Power Draw in PCs and Gaming Hardware
If you’re building or upgrading a computer, you’ll run into several overlapping terms for power draw. Thermal Design Power (TDP) describes how much heat a processor is designed to produce under sustained load, which roughly corresponds to its power consumption. For graphics cards, manufacturers use Total Board Power (TBP) or Total Graphics Power (TGP) to describe the entire card’s consumption, including fans, LED lighting, and microcontrollers on the board itself.
These numbers matter when choosing a power supply unit (PSU), but there’s a catch: your PSU draws more from the wall than it delivers to your components. A power supply operating at 80% efficiency that delivers 400 watts to your hardware actually pulls 500 watts from the outlet. The extra 100 watts becomes heat. Higher-efficiency PSUs waste less. A Bronze-certified unit running at 85% efficiency would draw about 470 watts from the wall to deliver that same 400 watts internally. Gold, Platinum, and Titanium certifications push efficiency progressively higher, saving energy and producing less heat inside your case.

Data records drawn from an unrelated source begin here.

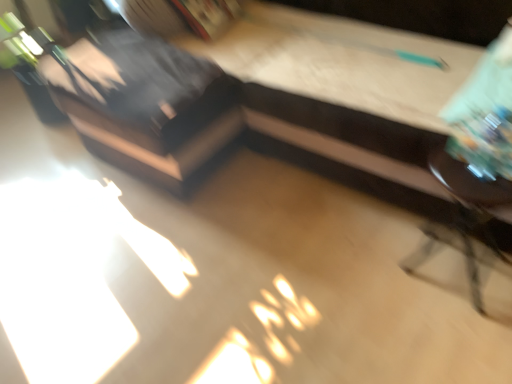
Where is `free space to the left of metallic dark brown swivel chair at right`? free space to the left of metallic dark brown swivel chair at right is located at coordinates (380, 279).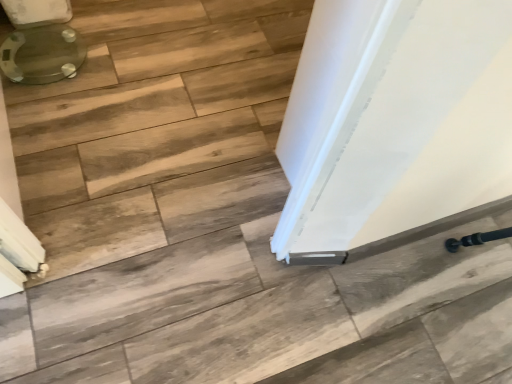
The image size is (512, 384). Find the location of `white glossy door at center`. white glossy door at center is located at coordinates (156, 127).

What is the approximate width of white glossy door at center?

white glossy door at center is 2.60 inches in width.

The height and width of the screenshot is (384, 512). What do you see at coordinates (156, 127) in the screenshot?
I see `white glossy door at center` at bounding box center [156, 127].

The height and width of the screenshot is (384, 512). What do you see at coordinates (40, 42) in the screenshot?
I see `translucent glass toilet at upper left` at bounding box center [40, 42].

You are a GUI agent. You are given a task and a screenshot of the screen. Output one action in this format:
    pyautogui.click(x=<x>, y=<y>)
    Task: Click on the translucent glass toilet at upper left
    The image size is (512, 384).
    Given the screenshot: What is the action you would take?
    pyautogui.click(x=40, y=42)

Where is `white glossy door at center`? Image resolution: width=512 pixels, height=384 pixels. white glossy door at center is located at coordinates (156, 127).

Which is more to the right, translucent glass toilet at upper left or white glossy door at center?

white glossy door at center is more to the right.

Considering their positions, is translucent glass toilet at upper left located in front of or behind white glossy door at center?

translucent glass toilet at upper left is positioned farther from the viewer than white glossy door at center.

Which point is more forward, [3,50] or [191,52]?

The point [3,50] is more forward.

From the image's perspective, which is above, translucent glass toilet at upper left or white glossy door at center?

translucent glass toilet at upper left.

From a real-world perspective, which object rests below the other?

translucent glass toilet at upper left, from a real-world perspective.

Can you confirm if translucent glass toilet at upper left is wider than white glossy door at center?

Yes.

Can you confirm if translucent glass toilet at upper left is taller than white glossy door at center?

In fact, translucent glass toilet at upper left may be shorter than white glossy door at center.

Considering the sizes of objects translucent glass toilet at upper left and white glossy door at center in the image provided, who is bigger, translucent glass toilet at upper left or white glossy door at center?

With larger size is white glossy door at center.

Is white glossy door at center completely or partially inside translucent glass toilet at upper left?

No, white glossy door at center is located outside of translucent glass toilet at upper left.

Can you see translucent glass toilet at upper left touching white glossy door at center?

translucent glass toilet at upper left is not next to white glossy door at center, and they're not touching.

Is translucent glass toilet at upper left oriented towards white glossy door at center?

No, translucent glass toilet at upper left is not facing towards white glossy door at center.

The height and width of the screenshot is (384, 512). In the image, there is a translucent glass toilet at upper left. Identify the location of stair below it (from the image's perspective). (156, 127).

Which is more to the left, white glossy door at center or translucent glass toilet at upper left?

From the viewer's perspective, translucent glass toilet at upper left appears more on the left side.

Is white glossy door at center further to camera compared to translucent glass toilet at upper left?

No, it is not.

Is point (248, 151) less distant than point (64, 35)?

Yes.

From the image's perspective, does white glossy door at center appear higher than translucent glass toilet at upper left?

Answer: Incorrect, from the image's perspective, white glossy door at center is lower than translucent glass toilet at upper left.

From a real-world perspective, does white glossy door at center sit lower than translucent glass toilet at upper left?

Actually, white glossy door at center is physically above translucent glass toilet at upper left in the real world.

Considering the sizes of objects white glossy door at center and translucent glass toilet at upper left in the image provided, who is thinner, white glossy door at center or translucent glass toilet at upper left?

Thinner between the two is white glossy door at center.

Is white glossy door at center taller than translucent glass toilet at upper left?

Indeed, white glossy door at center has a greater height compared to translucent glass toilet at upper left.

Does white glossy door at center have a larger size compared to translucent glass toilet at upper left?

Correct, white glossy door at center is larger in size than translucent glass toilet at upper left.

Would you say translucent glass toilet at upper left is part of white glossy door at center's contents?

Definitely not — translucent glass toilet at upper left is not inside white glossy door at center.

Is white glossy door at center in contact with translucent glass toilet at upper left?

They are not placed beside each other.

Does white glossy door at center turn towards translucent glass toilet at upper left?

Yes, white glossy door at center faces towards translucent glass toilet at upper left.

How many degrees apart are the facing directions of white glossy door at center and translucent glass toilet at upper left?

73.9 degrees.

The width and height of the screenshot is (512, 384). In order to click on stair lying in front of the translucent glass toilet at upper left in this screenshot , I will do `click(156, 127)`.

Find the location of a particular element. stair lying in front of the translucent glass toilet at upper left is located at coordinates (156, 127).

I want to click on toilet below the white glossy door at center (from a real-world perspective), so click(x=40, y=42).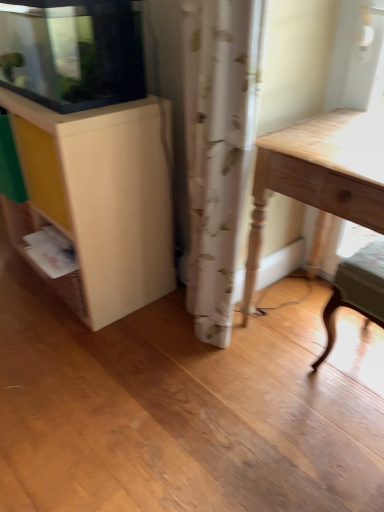
Question: Is matte white cabinet at upper left, which is the second cabinetry from bottom to top, inside matte white cabinet at left, which ranks as the first cabinetry in bottom-to-top order?

Choices:
 (A) yes
 (B) no

Answer: (B)

Question: From the image's perspective, would you say matte white cabinet at left, which appears as the 2th cabinetry when viewed from the top, is shown under matte white cabinet at upper left, which is the second cabinetry from bottom to top?

Choices:
 (A) yes
 (B) no

Answer: (A)

Question: Is matte white cabinet at left, which ranks as the first cabinetry in bottom-to-top order, at the right side of matte white cabinet at upper left, which is the second cabinetry from bottom to top?

Choices:
 (A) yes
 (B) no

Answer: (B)

Question: Is matte white cabinet at left, which ranks as the first cabinetry in bottom-to-top order, to the left of matte white cabinet at upper left, which is the second cabinetry from bottom to top, from the viewer's perspective?

Choices:
 (A) yes
 (B) no

Answer: (A)

Question: Does matte white cabinet at left, which ranks as the first cabinetry in bottom-to-top order, have a smaller size compared to matte white cabinet at upper left, placed as the 1th cabinetry when sorted from top to bottom?

Choices:
 (A) no
 (B) yes

Answer: (A)

Question: Could you tell me if matte white cabinet at left, which ranks as the first cabinetry in bottom-to-top order, is facing matte white cabinet at upper left, placed as the 1th cabinetry when sorted from top to bottom?

Choices:
 (A) yes
 (B) no

Answer: (B)

Question: Considering the relative positions of wooden chair at lower right and matte white cabinet at left, which appears as the 2th cabinetry when viewed from the top, in the image provided, is wooden chair at lower right to the right of matte white cabinet at left, which appears as the 2th cabinetry when viewed from the top, from the viewer's perspective?

Choices:
 (A) no
 (B) yes

Answer: (B)

Question: Is wooden chair at lower right far away from matte white cabinet at left, which appears as the 2th cabinetry when viewed from the top?

Choices:
 (A) no
 (B) yes

Answer: (A)

Question: Can matte white cabinet at left, which appears as the 2th cabinetry when viewed from the top, be found inside wooden chair at lower right?

Choices:
 (A) yes
 (B) no

Answer: (B)

Question: Does wooden chair at lower right have a smaller size compared to matte white cabinet at left, which appears as the 2th cabinetry when viewed from the top?

Choices:
 (A) no
 (B) yes

Answer: (B)

Question: Does wooden chair at lower right come behind matte white cabinet at left, which appears as the 2th cabinetry when viewed from the top?

Choices:
 (A) no
 (B) yes

Answer: (A)

Question: Considering the relative sizes of wooden chair at lower right and matte white cabinet at left, which ranks as the first cabinetry in bottom-to-top order, in the image provided, is wooden chair at lower right wider than matte white cabinet at left, which ranks as the first cabinetry in bottom-to-top order,?

Choices:
 (A) no
 (B) yes

Answer: (A)

Question: Is wooden chair at lower right to the right of light wood table at right from the viewer's perspective?

Choices:
 (A) no
 (B) yes

Answer: (B)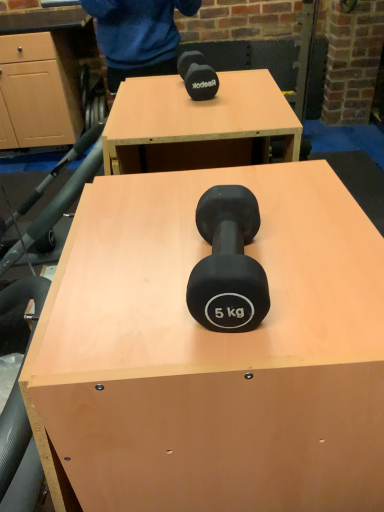
The width and height of the screenshot is (384, 512). I want to click on empty space that is ontop of matte black dumbbell at center (from a real-world perspective), so click(x=191, y=251).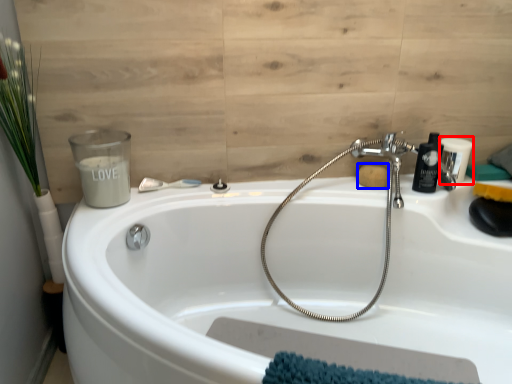
Question: Among these objects, which one is farthest to the camera, toiletry (highlighted by a red box) or soap (highlighted by a blue box)?

Choices:
 (A) toiletry
 (B) soap

Answer: (A)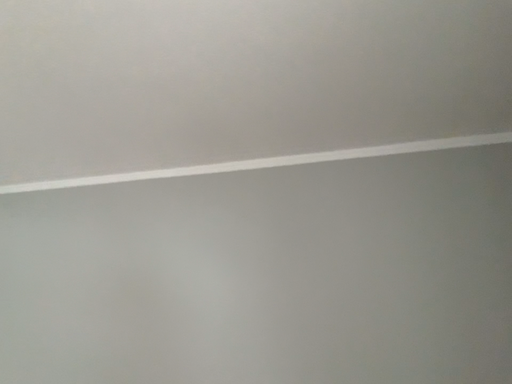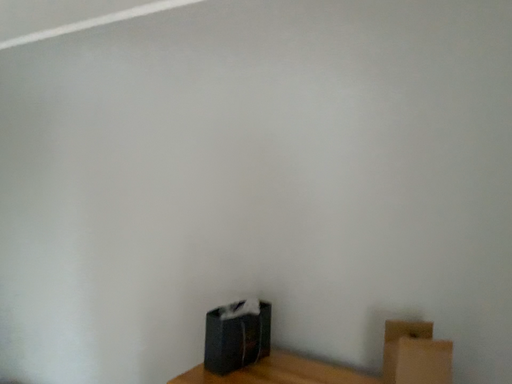
Question: Which way did the camera rotate in the video?

Choices:
 (A) rotated downward
 (B) rotated upward

Answer: (A)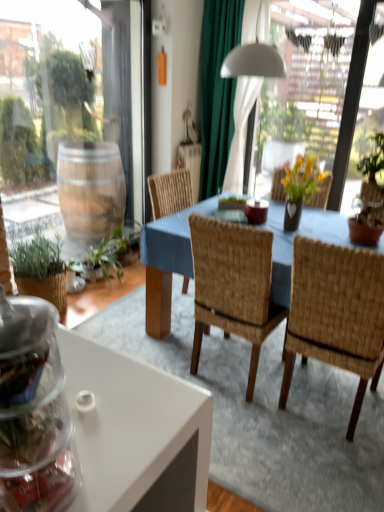
Question: Which direction should I rotate to look at woven wood chair at center, which is counted as the 2th chair, starting from the right?

Choices:
 (A) left
 (B) right

Answer: (B)

Question: Is transparent plastic jar at lower left oriented away from woven wood chair at center, which is counted as the 2th chair, starting from the right?

Choices:
 (A) yes
 (B) no

Answer: (B)

Question: From a real-world perspective, is transparent plastic jar at lower left positioned under woven wood chair at center, which is counted as the 2th chair, starting from the right, based on gravity?

Choices:
 (A) no
 (B) yes

Answer: (A)

Question: Does transparent plastic jar at lower left have a lesser height compared to woven wood chair at center, which is the 1th chair from left to right?

Choices:
 (A) no
 (B) yes

Answer: (B)

Question: Is transparent plastic jar at lower left positioned in front of woven wood chair at center, which is counted as the 2th chair, starting from the right?

Choices:
 (A) no
 (B) yes

Answer: (B)

Question: Is woven wood chair at center, which is counted as the 2th chair, starting from the right, completely or partially inside transparent plastic jar at lower left?

Choices:
 (A) yes
 (B) no

Answer: (B)

Question: Considering the relative sizes of transparent plastic jar at lower left and woven wood chair at center, which is counted as the 2th chair, starting from the right, in the image provided, is transparent plastic jar at lower left bigger than woven wood chair at center, which is counted as the 2th chair, starting from the right,?

Choices:
 (A) no
 (B) yes

Answer: (A)

Question: Is green fabric curtain at upper center behind woven wood chair at center, the 1th chair positioned from the right?

Choices:
 (A) yes
 (B) no

Answer: (A)

Question: Is woven wood chair at center, which is the second chair from left to right, surrounded by green fabric curtain at upper center?

Choices:
 (A) yes
 (B) no

Answer: (B)

Question: Considering the relative sizes of green fabric curtain at upper center and woven wood chair at center, the 1th chair positioned from the right, in the image provided, is green fabric curtain at upper center shorter than woven wood chair at center, the 1th chair positioned from the right,?

Choices:
 (A) no
 (B) yes

Answer: (A)

Question: From a real-world perspective, is green fabric curtain at upper center located higher than woven wood chair at center, which is the second chair from left to right?

Choices:
 (A) yes
 (B) no

Answer: (A)

Question: From a real-world perspective, is green fabric curtain at upper center located beneath woven wood chair at center, the 1th chair positioned from the right?

Choices:
 (A) no
 (B) yes

Answer: (A)

Question: Is green fabric curtain at upper center taller than woven wood chair at center, which is the second chair from left to right?

Choices:
 (A) no
 (B) yes

Answer: (B)

Question: From a real-world perspective, is woven wood chair at center, which is the second chair from left to right, physically below green fabric curtain at upper center?

Choices:
 (A) yes
 (B) no

Answer: (A)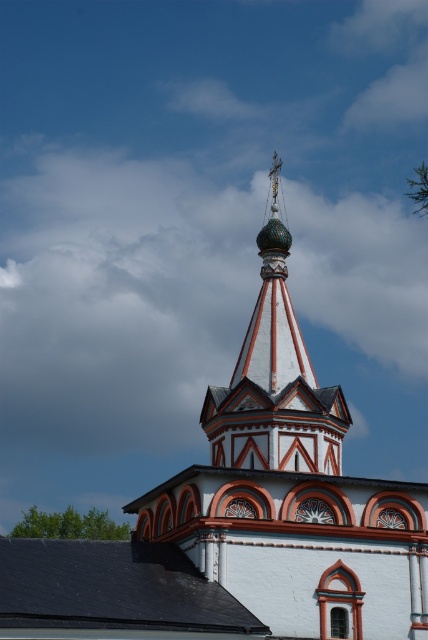
Between white painted wood bell tower at center and polished gold dome at center, which one is positioned lower?

white painted wood bell tower at center

Consider the image. Who is shorter, white painted wood bell tower at center or polished gold dome at center?

polished gold dome at center is shorter.

Which is behind, point (252, 324) or point (273, 339)?

Point (252, 324)

Locate an element on the screen. The width and height of the screenshot is (428, 640). white painted wood bell tower at center is located at coordinates (275, 380).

Standby Power: The Hidden Draw
Devices that appear to be “off” often aren’t. Anything with a standby light, clock display, or remote control sensor continues drawing small amounts of power around the clock. This is sometimes called vampire power or phantom load. Your cable box, microwave clock, game console in sleep mode, and smart speakers all contribute. Individually, each device might only pull a few watts, but collectively, standby power can add up to 20 percent of your monthly electric bill.
Plugging these devices into a power strip you can switch off, or using smart plugs that cut power on a schedule, is the simplest way to eliminate standby draw.
How to Measure Power Draw
The easiest way to measure any device’s real power draw is with a plug-in watt meter. Products like the Kill A Watt meter plug into your outlet, and then you plug the device into the meter. It displays real-time wattage, voltage, amperage, and cumulative energy use in kilowatt-hours. These meters typically cost $20 to $40 and work with anything that uses a standard outlet.
For whole-home monitoring, devices like the Emporia Vue clamp onto your electrical panel and track energy use across every circuit in real time, showing you exactly which parts of your home consume the most power. This is especially useful if you have solar panels and want to understand your net energy production and consumption.
Turning Watts Into Dollars
Your electric company charges by the kilowatt-hour (kWh), which is one kilowatt (1,000 watts) used for one hour. Converting a device’s power draw into monthly cost takes three steps:
- Convert watts to kilowatts. Divide the device’s wattage by 1,000. A 200-watt device is 0.2 kW.
- Multiply by hours of use. If that device runs 8 hours a day for 30 days, that’s 240 hours. So 0.2 kW × 240 hours = 48 kWh per month.
- Multiply by your electricity rate. At the U.S. average of roughly $0.16 per kWh, that 200-watt device costs about $7.68 per month to run.
This calculation explains why high-wattage devices that run for long periods, like space heaters, window AC units, and electric dryers, dominate your electricity bill. A 1,500-watt space heater running 8 hours a day costs roughly $57 per month at the same rate. Meanwhile, a laptop pulling 50 watts for the same duration costs under $2.
Power draw also scales with efficiency. Two refrigerators of the same size can have meaningfully different power draws depending on age, insulation quality, and compressor technology. An older model might average 250 watts over time, while a newer Energy Star model averages 150 watts, saving you $30 or more per year on that single appliance.